Government report reveals Pentagon weapons can easily be hacked

A hacker working on a computer

A brief look at the news is enough for anyone to realize that cyber attacks are a real threat. Just recently, we’ve seen western governments strongly condemn Russia for hacking attacks. We also saw a couple of reports that claimed that China could backdoor into products using hardware implants — although one of them was strongly refuted. And we shared a story about Google+ suffering from a serious security issue that Google was afraid to tell the public about.

With all that in mind, you’d expect the Pentagon’s newest weapons to be protected by all sorts of complex systems meant to thwart cyber attacks. It turns out that’s not the case.

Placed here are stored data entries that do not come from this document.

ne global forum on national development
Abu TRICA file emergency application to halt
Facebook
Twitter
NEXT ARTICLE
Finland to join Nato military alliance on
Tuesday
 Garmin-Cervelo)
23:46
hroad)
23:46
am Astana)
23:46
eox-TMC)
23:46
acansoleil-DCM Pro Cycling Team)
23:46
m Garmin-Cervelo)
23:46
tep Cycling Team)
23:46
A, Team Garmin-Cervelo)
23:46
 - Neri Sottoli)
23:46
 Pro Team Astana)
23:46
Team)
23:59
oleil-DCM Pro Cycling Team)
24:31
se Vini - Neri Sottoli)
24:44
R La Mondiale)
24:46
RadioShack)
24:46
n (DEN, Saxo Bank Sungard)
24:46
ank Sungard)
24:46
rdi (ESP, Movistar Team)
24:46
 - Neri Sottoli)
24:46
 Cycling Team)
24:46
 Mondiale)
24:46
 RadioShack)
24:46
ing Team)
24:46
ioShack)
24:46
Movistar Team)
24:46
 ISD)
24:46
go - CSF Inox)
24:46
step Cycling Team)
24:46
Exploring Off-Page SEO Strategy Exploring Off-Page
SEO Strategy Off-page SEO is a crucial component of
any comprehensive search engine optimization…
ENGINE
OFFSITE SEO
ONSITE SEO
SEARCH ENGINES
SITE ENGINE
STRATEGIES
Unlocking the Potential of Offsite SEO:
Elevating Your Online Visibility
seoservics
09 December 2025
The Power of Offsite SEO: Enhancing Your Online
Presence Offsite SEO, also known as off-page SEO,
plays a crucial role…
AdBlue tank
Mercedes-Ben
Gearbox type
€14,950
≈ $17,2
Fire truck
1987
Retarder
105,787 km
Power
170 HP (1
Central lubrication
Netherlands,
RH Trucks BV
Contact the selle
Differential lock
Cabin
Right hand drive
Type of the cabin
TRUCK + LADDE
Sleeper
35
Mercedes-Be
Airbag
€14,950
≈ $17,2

A brand new report from the Government Accountability Office (GAO), picked up by Reuters and NPR among others, reveals that nearly all of the Pentagon’s new weapons are susceptible to hacks.

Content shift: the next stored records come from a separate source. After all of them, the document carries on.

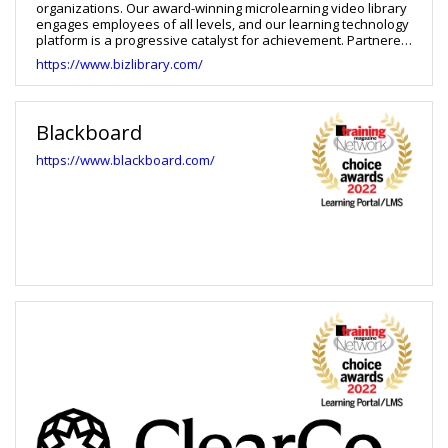
organizations. Our award-winning microlearning video library
engages employees of all levels, and our learning technology
platform is a progressive catalyst for achievement. Partnered
with our expert Client Success and Technical Support teams,
https://www.bizlibrary.com/
clients are empowered to solve business challenges and
impact change within their organizations.
Blackboard
https://www.blackboard.com/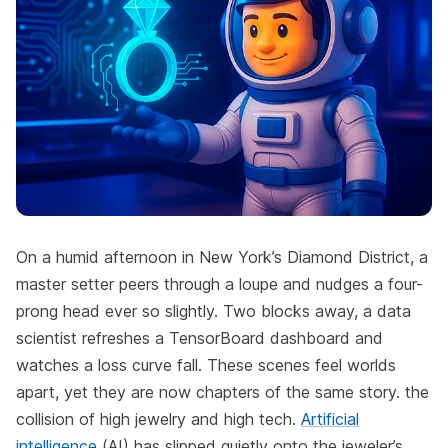
On a humid afternoon in New York’s Diamond District, a
master setter peers through a loupe and nudges a four-
prong head ever so slightly. Two blocks away, a data
scientist refreshes a TensorBoard dashboard and
watches a loss curve fall. These scenes feel worlds
apart, yet they are now chapters of the same story. the
collision of high jewelry and high tech.
Artificial
intelligence
(AI) has slipped quietly onto the jeweler’s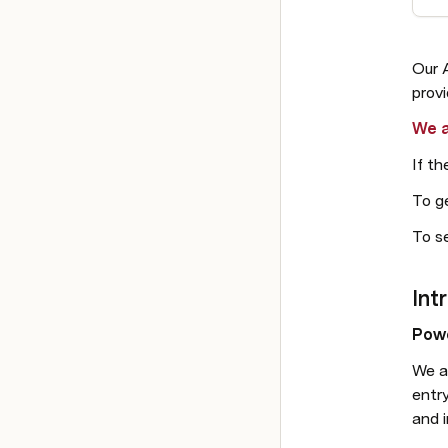
Our 
prov
We a
If th
To ge
To se
Intr
Powe
We a
entr
and i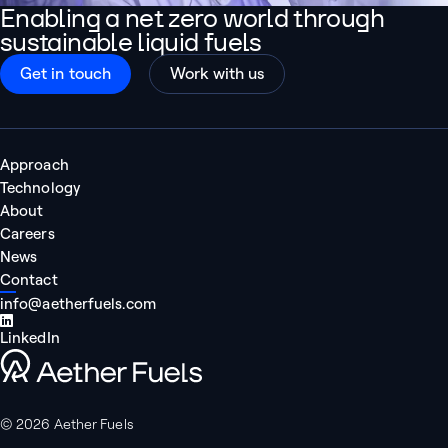
Enabling a net zero world through
sustainable liquid fuels
Get in touch
Work with us
Approach
Technology
About
Careers
News
Contact
info@aetherfuels.com
LinkedIn
Aether Fuels
© 2026 Aether Fuels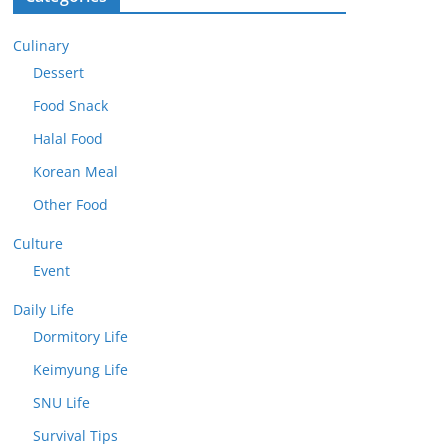
Culinary
Dessert
Food Snack
Halal Food
Korean Meal
Other Food
Culture
Event
Daily Life
Dormitory Life
Keimyung Life
SNU Life
Survival Tips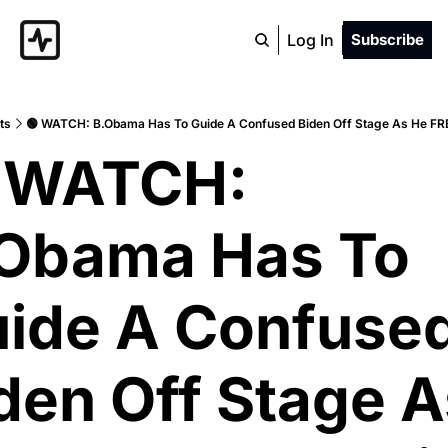
Log In
Subscribe
ts
🟢 WATCH: B.Obama Has To Guide A Confused Biden Off Stage As He F
 WATCH: 
Obama Has To 
ide A Confused
den Off Stage A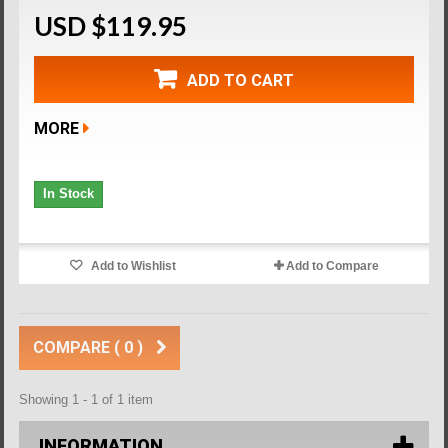
USD $119.95
ADD TO CART
MORE
In Stock
Add to Wishlist
Add to Compare
COMPARE (
0
)
Showing 1 - 1 of 1 item
INFORMATION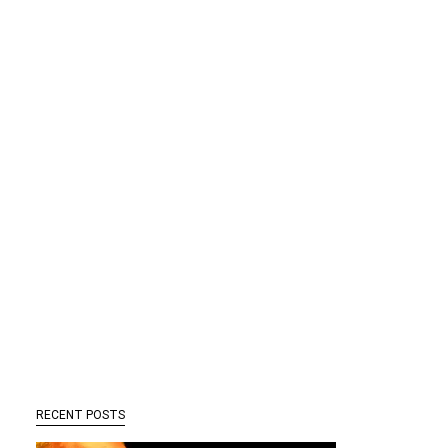
RECENT POSTS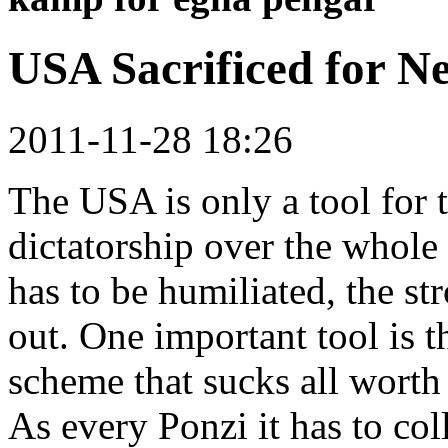
USA Sacrificed for 
2011-11-28 18:26
The USA is only a tool for 
dictatorship over the whole
has to be humiliated, the s
out. One important tool is t
scheme that sucks all worth 
As every Ponzi it has to col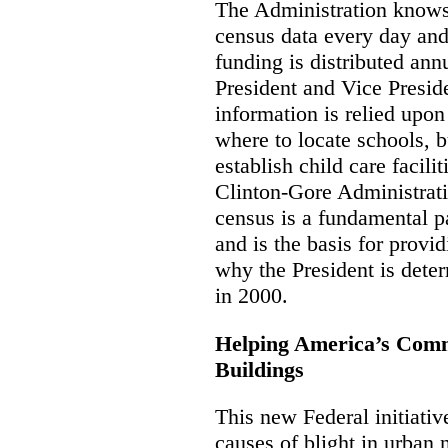
The Administration knows
census data every day and 
funding is distributed ann
President and Vice Presid
information is relied upo
where to locate schools, b
establish child care facili
Clinton-Gore Administratio
census is a fundamental p
and is the basis for provid
why the President is deter
in 2000.
Helping America’s Com
Buildings
This new Federal initiativ
causes of blight in urban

In some cases, weapons programs officials dismissed the potential attacks, calling the tests unrealistic. In other instances, they acknowledge that the flaws were known, but only partially repaired.

From the report:

In operational testing, DOD routinely found mission-critical cyber vulnerabilities in systems that were under development, yet program officials GAO met with believed their systems were secure and discounted some test results as unrealistic. Using relatively simple tools and techniques, testers were able to take control of systems and largely operate undetected, due in part to basic issues such as poor password management and unencrypted communications. In addition, vulnerabilities that DOD is aware of likely represent a fraction of total vulnerabilities due to testing limitations. For example, not all programs have been tested and tests do not reflect the full range of threats.

Here’s another account:

One test report indicated that the test team was able to guess an administrator password in nine seconds. Multiple weapon systems used commercial or open source software, but did not change the default password when the software was installed, which allowed test teams to look up the password on the Internet and gain administrator privileges for that software. Multiple test teams reported using free, publicly available information or software downloaded from the Internet to avoid or defeat weapon system security controls.

And one final account:

One test had to be stopped due to safety concerns after the test team scanned the system. This is a basic technique that most attackers would use and requires little knowledge or expertise.

The report also details one instance where, out of 20 vulnerabilities discovered, just one had been addressed. Officials said they had identified a solution, but for some reason it wasn’t implemented, blaming the contractor. What’s even more troubling, the GAO says, is that most of the weapons in development have major vulnerabilities, and the DOD “likely does not know the full extent of the problems.”

One reason why the Pentagon seems not to be prepared to deal with cyber attacks is the lack of personnel. Skilled hackers may be more attracted to cyber-security gigs in the private sector.